The Frustrated CFO goes to a corporate party and during cocktails mingles with bankers, all kinds of brokers, execs from various industries, business owners, etc. Everyone exchanges cards, handshakes, hugs, or cheek-pecks depending on the length and the warmth of the relationships. Some people talk shop, some solicit business and/or advice, some boast about themselves and/or their children, some discuss the Super Bowl without much enthusiasm (it's NYC after all - we only got excited when we saw our very own Eli Manning in the stands watching the event turning miserably for his brother). Many, of course, discuss the weather - it has been an appropriately cold winter, which makes the clueless schmucks unhappy.
The Frustrated CFO does her duty of actively participating in this business-social hubbub. She doesn't even have her cards out, because in this room everyone knows her and she knows everyone. This is great - no pressure, no awkwardness, no need for ice-breaking: she freely rotates herself around the space joining a conversation here and there, mostly listening to others chattering away.
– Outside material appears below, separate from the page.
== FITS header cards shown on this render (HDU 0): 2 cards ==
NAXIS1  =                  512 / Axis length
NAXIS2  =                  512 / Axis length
The party is not very large - just 60 people. So, it is a testimony to the prevalence of the trend that she catches two independent dialogues, which support one of her it's-only-gonna-get-worth observations: that there is no such thing anymore as a "secure" profession.
A VP of Acquisition and Investment from a Commercial Real Estate Brokerage humorously tells a story how at a recent RE conference she met a middle-aged gentlemen with a double-sided business card. One side introduced him as a licensed commercial property broker and another... as a cardiologist. He told her that he'd been a practicing heart specialist for 25 years before getting into selling corner delis, Korean restaurants, and warehouses. People didn't know how to react and, therefore, they snickered - a typical response. Someone said, "I wouldn't trust that guy with my heart."
Well, I've been saying for some time now that HMO's together with malpractice insurers did a pretty thorough job of downgrading the medical profession from one of the highest-earning trades to a regular struggling-to-survive occupation. This is why it's so hard to find a good primary physician nowadays: the insurance pays $8-$25 monthly allowance for PP patients and the only appointment you are allowed to bill to the provider is the annual full physical. Every single privately practicing doctor that I know, including specialists, feels obligated to tell me how he is about to lose everything and how he cannot afford his kids' tuition anymore. But I have to be honest: A cardiologist going into real estate? That was surprising even to me.
In another conversation The Frustrated CFO's corporate attorney was explaining how they had to push one of the partners out because "he wasn't bringing enough business." His arrangement gave him rights to share in the combined profits, while the other partners didn't feel that he was pulling his weight. So, they simply didn't renew his contract. Now, the attorney said, the ousted ex-partner went to work for a law firm that kept all attorneys strictly on the eat-what-you-kill basis. No more sharing in each other's efforts - if you don't bring any business on your own, you don't earn anything at all.
Well, this has been a shift in many partnership-based professions: not just law firms, but also accounting, managerial consulting, architecture & design, web development, advertising, and some-such companies. It's not that important anymore whether you are a good lawyer - it's all about the salesmanship, the "rolodex," the ability to snatch a new client. I keep waiting for the time when these entities start hiring sales execs without the required professional backgrounds and pay them humongous bonuses for selling services fulfilled by someone else.
As recently as 10 years ago parents still thought that as long as they force their children into being a doctor, a lawyer, an engineer, or a money manager (regardless of the kids' actual talents and dreams), they did their "duty" of making sure that these young men and women were financially comfortable and could provide for themselves and their future families. But it's not true anymore: there are no more cushy jobs, no security in any profession, no guarantees.